◆ RECORDS FOR THE TASK ◆
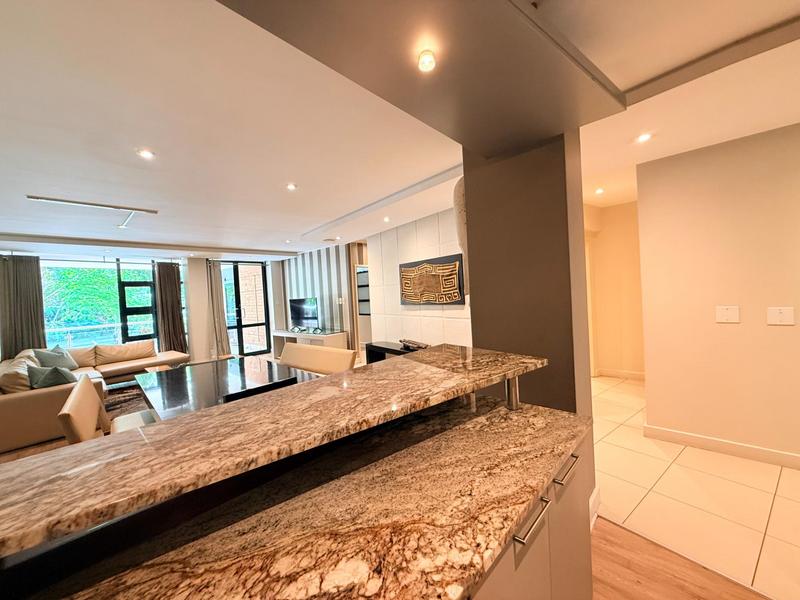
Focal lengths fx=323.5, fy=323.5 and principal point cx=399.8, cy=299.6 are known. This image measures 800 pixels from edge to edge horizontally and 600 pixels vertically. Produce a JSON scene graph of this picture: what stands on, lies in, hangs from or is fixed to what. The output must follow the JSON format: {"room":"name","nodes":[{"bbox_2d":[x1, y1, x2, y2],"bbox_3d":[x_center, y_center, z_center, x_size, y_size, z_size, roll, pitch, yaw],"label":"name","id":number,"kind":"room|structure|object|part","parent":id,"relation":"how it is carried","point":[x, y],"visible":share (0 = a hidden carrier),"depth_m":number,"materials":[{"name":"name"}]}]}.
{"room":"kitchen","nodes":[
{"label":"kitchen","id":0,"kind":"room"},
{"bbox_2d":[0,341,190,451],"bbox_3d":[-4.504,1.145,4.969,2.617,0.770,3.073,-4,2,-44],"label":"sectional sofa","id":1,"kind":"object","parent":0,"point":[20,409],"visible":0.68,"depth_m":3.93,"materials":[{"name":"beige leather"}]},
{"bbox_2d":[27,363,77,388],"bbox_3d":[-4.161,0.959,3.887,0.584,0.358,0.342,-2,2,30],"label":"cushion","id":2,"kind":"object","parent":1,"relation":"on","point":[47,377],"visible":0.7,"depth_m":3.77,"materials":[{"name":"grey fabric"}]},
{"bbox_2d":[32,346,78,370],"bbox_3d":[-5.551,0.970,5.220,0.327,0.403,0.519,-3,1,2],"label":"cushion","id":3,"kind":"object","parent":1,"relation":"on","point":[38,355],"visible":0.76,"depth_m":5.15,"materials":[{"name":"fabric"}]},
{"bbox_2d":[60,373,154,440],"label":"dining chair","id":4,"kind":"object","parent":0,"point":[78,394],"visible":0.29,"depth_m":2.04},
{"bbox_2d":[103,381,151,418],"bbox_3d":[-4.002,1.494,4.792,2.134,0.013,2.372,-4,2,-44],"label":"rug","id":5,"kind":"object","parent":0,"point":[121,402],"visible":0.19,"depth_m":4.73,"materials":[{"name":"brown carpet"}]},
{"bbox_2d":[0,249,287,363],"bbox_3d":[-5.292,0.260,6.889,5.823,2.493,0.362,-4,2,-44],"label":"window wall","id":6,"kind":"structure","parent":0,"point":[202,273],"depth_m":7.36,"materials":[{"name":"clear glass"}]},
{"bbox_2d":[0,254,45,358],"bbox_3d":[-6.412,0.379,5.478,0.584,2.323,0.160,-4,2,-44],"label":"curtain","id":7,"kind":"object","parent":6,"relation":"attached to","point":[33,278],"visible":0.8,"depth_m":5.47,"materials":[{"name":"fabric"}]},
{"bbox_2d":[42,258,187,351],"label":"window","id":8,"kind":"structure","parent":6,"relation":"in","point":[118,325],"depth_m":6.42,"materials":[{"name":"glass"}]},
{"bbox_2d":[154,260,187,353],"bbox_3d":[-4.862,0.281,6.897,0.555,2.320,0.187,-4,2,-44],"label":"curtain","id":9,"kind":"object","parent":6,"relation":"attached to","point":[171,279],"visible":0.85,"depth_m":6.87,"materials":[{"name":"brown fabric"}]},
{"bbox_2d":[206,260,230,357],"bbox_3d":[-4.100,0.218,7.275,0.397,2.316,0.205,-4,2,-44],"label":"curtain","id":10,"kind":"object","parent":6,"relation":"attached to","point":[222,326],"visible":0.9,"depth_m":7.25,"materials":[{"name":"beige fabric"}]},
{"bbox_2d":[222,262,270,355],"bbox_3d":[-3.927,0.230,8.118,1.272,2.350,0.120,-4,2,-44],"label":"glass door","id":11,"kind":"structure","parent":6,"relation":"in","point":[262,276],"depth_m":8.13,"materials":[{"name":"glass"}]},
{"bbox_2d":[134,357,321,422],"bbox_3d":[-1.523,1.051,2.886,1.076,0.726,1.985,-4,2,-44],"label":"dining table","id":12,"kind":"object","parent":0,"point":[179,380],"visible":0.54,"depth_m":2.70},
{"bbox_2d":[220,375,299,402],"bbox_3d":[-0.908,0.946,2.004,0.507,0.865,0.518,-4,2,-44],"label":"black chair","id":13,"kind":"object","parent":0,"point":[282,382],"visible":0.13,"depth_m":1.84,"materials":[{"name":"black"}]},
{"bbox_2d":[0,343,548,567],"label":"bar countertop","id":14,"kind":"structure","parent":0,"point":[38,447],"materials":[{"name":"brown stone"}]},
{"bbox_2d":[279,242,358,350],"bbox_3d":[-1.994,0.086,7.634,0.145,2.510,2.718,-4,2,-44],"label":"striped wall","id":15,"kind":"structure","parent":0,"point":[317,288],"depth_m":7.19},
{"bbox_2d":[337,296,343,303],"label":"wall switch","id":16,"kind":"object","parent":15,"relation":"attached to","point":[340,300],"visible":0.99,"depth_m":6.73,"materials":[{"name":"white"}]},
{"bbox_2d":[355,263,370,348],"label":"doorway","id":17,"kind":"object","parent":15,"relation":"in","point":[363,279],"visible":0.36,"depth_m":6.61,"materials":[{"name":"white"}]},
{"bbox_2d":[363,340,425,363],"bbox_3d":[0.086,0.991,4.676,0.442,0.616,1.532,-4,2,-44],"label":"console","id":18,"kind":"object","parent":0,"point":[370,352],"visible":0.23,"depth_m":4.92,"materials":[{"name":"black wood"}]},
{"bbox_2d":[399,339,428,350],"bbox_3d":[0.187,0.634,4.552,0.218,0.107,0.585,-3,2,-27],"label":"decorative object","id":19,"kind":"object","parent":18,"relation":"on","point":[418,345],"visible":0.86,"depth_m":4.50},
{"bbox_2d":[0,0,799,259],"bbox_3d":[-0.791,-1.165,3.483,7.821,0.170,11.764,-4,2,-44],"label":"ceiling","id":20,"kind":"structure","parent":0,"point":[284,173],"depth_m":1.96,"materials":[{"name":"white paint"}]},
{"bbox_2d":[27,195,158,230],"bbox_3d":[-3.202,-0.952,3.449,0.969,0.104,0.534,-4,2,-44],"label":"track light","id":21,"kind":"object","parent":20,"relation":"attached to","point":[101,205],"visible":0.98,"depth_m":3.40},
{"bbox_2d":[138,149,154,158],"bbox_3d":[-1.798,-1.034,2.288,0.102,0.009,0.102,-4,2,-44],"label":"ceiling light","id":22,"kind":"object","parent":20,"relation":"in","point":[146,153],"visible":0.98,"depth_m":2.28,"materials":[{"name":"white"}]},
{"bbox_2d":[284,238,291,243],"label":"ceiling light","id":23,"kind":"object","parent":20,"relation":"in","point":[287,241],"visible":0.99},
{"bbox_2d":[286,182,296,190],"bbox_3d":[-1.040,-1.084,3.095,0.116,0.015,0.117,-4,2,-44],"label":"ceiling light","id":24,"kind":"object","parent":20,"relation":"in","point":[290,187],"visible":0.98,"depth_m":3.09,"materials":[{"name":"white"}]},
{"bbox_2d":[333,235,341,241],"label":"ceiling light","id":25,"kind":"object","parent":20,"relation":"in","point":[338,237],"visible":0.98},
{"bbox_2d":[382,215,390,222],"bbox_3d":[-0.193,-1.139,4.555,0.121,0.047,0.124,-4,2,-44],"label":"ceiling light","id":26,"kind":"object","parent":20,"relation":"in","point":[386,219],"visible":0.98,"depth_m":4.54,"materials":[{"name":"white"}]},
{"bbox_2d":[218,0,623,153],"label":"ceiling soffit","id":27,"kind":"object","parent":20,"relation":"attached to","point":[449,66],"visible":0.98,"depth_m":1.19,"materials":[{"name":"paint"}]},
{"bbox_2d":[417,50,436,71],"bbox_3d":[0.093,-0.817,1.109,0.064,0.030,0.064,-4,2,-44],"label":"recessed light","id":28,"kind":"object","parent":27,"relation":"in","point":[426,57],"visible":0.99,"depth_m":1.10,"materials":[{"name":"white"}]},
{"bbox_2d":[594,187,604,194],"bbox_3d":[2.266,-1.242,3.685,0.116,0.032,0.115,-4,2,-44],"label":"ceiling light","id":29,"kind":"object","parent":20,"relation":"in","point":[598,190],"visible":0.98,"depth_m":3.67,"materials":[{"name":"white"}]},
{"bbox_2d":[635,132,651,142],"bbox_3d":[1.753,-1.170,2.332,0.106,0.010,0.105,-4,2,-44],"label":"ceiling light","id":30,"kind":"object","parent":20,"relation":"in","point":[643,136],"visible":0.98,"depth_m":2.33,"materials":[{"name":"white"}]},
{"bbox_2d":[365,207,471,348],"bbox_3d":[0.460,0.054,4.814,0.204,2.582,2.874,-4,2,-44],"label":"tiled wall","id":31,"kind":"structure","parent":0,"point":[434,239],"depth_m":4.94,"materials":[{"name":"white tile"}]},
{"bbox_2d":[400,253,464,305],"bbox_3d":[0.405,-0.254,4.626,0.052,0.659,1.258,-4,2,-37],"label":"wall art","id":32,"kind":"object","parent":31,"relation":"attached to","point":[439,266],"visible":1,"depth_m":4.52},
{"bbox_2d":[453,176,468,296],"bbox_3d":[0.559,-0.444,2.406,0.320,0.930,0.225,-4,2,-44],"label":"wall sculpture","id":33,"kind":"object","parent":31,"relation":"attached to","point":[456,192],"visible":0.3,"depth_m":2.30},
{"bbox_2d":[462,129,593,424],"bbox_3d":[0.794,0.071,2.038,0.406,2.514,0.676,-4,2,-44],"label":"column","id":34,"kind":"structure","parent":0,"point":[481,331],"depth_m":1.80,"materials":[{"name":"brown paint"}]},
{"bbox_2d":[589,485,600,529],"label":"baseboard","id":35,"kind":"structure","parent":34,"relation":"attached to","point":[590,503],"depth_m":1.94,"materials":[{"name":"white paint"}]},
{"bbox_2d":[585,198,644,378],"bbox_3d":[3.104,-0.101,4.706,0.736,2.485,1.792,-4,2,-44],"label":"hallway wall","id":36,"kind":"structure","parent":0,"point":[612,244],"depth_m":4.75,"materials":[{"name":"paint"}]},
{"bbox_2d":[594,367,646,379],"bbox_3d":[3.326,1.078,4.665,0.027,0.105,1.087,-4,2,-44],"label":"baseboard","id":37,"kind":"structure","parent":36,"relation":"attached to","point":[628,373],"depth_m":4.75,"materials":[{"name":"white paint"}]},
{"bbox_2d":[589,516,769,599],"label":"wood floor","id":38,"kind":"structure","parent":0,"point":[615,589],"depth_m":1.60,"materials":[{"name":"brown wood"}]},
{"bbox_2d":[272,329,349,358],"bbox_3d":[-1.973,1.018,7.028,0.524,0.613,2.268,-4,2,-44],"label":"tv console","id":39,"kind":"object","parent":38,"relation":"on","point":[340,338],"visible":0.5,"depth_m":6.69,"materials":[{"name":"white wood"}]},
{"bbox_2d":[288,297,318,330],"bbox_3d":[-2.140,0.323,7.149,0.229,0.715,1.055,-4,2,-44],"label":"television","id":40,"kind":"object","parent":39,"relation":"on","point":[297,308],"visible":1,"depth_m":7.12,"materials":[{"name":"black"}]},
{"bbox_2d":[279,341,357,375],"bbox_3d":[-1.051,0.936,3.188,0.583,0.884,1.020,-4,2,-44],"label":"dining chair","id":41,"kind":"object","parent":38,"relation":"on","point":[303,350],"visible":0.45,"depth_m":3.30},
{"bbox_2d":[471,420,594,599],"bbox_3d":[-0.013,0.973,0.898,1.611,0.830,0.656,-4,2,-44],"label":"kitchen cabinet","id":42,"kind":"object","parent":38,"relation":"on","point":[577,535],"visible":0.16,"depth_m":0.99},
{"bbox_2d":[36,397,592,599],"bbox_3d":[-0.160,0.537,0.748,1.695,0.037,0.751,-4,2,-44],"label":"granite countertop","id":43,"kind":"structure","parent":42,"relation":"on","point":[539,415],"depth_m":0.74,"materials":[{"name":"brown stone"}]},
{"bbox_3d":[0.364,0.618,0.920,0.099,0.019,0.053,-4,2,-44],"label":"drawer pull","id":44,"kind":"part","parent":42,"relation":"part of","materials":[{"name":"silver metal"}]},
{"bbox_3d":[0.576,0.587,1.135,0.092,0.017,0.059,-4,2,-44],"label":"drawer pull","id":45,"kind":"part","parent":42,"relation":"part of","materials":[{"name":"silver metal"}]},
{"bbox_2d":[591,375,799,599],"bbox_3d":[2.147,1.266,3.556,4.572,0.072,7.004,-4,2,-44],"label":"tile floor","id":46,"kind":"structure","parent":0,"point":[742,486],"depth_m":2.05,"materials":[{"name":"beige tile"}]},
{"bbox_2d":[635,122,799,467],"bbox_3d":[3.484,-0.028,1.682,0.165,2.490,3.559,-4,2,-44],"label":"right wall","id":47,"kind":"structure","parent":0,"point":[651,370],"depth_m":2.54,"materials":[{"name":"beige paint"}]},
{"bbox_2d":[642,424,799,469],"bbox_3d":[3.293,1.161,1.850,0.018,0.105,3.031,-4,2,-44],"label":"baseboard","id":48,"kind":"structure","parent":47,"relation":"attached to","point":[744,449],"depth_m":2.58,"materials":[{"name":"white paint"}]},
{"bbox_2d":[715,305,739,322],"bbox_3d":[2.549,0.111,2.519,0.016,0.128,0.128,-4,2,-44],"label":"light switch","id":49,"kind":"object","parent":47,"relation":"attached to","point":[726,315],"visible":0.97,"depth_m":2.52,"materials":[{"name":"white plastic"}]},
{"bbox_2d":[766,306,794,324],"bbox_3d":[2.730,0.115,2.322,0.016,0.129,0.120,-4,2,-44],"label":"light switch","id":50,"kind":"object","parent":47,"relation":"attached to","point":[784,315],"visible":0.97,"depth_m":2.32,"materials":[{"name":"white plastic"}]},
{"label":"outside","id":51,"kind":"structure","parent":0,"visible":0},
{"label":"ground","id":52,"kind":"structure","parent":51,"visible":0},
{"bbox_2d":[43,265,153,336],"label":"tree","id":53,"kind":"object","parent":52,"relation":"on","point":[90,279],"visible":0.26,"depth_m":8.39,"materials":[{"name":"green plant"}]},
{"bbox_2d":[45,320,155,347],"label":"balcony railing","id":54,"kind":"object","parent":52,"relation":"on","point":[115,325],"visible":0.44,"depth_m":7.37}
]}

* * *

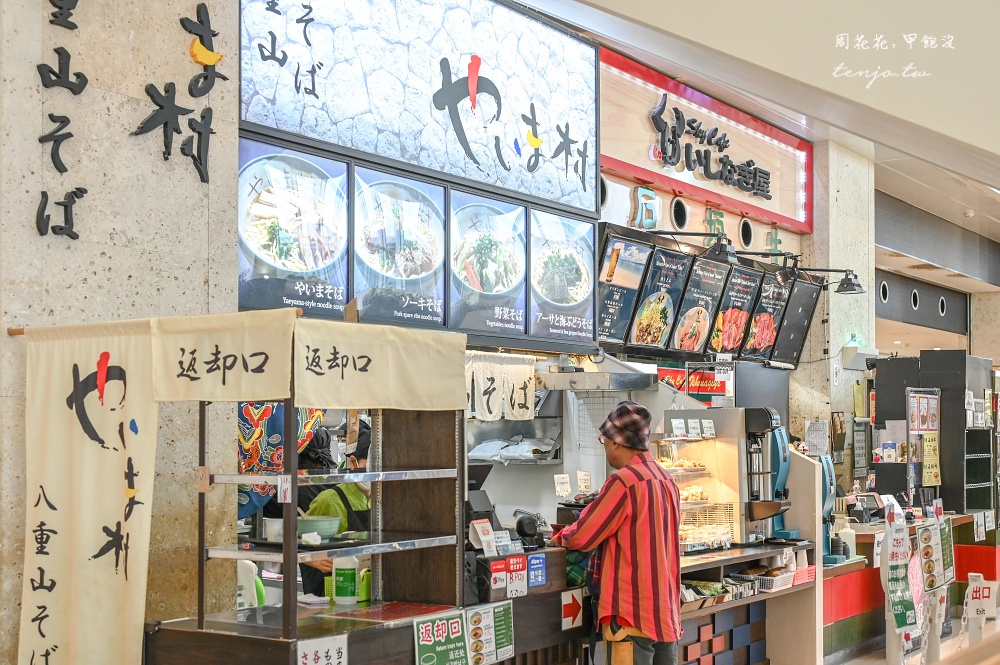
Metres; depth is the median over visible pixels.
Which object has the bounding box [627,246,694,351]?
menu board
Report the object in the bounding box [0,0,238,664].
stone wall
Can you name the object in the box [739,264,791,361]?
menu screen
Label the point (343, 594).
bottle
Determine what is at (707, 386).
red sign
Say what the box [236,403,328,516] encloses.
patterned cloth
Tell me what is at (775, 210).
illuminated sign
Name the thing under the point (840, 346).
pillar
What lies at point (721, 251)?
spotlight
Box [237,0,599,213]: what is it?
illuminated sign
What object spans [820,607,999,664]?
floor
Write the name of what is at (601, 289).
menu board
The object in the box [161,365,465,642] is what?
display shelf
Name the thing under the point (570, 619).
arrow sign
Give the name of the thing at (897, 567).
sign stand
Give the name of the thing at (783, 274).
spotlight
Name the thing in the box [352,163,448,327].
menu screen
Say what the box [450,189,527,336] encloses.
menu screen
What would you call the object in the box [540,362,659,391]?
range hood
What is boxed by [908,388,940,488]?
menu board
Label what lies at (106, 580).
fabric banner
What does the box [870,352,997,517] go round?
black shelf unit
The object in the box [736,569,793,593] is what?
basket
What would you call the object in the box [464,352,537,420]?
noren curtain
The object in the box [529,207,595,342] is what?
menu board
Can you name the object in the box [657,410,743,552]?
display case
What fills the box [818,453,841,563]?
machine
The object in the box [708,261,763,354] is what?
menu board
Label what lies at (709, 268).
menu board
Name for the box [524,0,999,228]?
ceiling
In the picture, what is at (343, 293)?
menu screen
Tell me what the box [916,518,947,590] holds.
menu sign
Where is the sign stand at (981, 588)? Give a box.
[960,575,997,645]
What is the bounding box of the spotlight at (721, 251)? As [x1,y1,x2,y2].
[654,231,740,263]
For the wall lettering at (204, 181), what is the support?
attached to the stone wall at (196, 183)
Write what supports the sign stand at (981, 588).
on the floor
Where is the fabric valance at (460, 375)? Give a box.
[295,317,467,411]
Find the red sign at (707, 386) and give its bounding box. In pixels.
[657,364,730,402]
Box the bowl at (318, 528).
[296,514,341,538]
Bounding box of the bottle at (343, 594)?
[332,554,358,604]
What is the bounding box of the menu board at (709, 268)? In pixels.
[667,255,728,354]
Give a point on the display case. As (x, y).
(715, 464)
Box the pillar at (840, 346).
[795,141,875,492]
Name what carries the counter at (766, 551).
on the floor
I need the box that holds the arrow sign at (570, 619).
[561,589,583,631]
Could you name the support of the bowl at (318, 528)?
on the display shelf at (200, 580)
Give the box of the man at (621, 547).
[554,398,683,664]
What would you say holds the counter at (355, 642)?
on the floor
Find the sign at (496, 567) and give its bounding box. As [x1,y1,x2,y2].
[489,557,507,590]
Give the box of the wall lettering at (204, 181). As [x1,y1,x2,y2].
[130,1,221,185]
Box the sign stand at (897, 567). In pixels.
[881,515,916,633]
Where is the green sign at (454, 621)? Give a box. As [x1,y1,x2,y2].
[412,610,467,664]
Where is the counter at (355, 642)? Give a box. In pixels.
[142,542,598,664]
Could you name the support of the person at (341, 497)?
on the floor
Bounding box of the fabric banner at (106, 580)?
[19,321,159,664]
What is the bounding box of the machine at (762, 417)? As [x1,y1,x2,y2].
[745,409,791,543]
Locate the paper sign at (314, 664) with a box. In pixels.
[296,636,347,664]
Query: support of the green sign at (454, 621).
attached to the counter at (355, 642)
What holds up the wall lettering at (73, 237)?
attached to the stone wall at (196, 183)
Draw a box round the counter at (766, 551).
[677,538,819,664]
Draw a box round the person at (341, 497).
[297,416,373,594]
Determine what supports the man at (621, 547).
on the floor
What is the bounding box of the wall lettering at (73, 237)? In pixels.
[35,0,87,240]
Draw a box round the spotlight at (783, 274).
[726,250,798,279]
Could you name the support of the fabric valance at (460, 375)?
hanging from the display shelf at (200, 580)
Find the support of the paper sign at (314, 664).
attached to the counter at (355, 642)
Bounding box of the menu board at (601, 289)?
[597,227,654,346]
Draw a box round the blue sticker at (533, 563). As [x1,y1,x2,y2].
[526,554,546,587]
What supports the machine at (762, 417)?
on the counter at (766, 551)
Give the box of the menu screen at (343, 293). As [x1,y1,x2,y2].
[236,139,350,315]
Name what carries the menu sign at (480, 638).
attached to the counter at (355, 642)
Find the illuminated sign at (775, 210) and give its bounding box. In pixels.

◆ WHAT YOU SHOULD DO ◆
Within the listing above, locate the line containing "Query: support of" and the line containing "Find the illuminated". Reproduce those two lines and all lines between them exactly, with nothing added.

◆ THE COMPLETED TASK ◆
Query: support of the green sign at (454, 621).
attached to the counter at (355, 642)
What holds up the wall lettering at (73, 237)?
attached to the stone wall at (196, 183)
Draw a box round the counter at (766, 551).
[677,538,819,664]
Draw a box round the person at (341, 497).
[297,416,373,594]
Determine what supports the man at (621, 547).
on the floor
What is the bounding box of the wall lettering at (73, 237)? In pixels.
[35,0,87,240]
Draw a box round the spotlight at (783, 274).
[726,250,798,279]
Could you name the support of the fabric valance at (460, 375)?
hanging from the display shelf at (200, 580)
Find the support of the paper sign at (314, 664).
attached to the counter at (355, 642)
Bounding box of the menu board at (601, 289)?
[597,227,654,346]
Draw a box round the blue sticker at (533, 563). As [x1,y1,x2,y2].
[526,554,546,587]
What supports the machine at (762, 417)?
on the counter at (766, 551)
Give the box of the menu screen at (343, 293). As [x1,y1,x2,y2].
[236,139,350,315]
Name what carries the menu sign at (480, 638).
attached to the counter at (355, 642)
Find the illuminated sign at (775, 210) and give its bounding box. In pixels.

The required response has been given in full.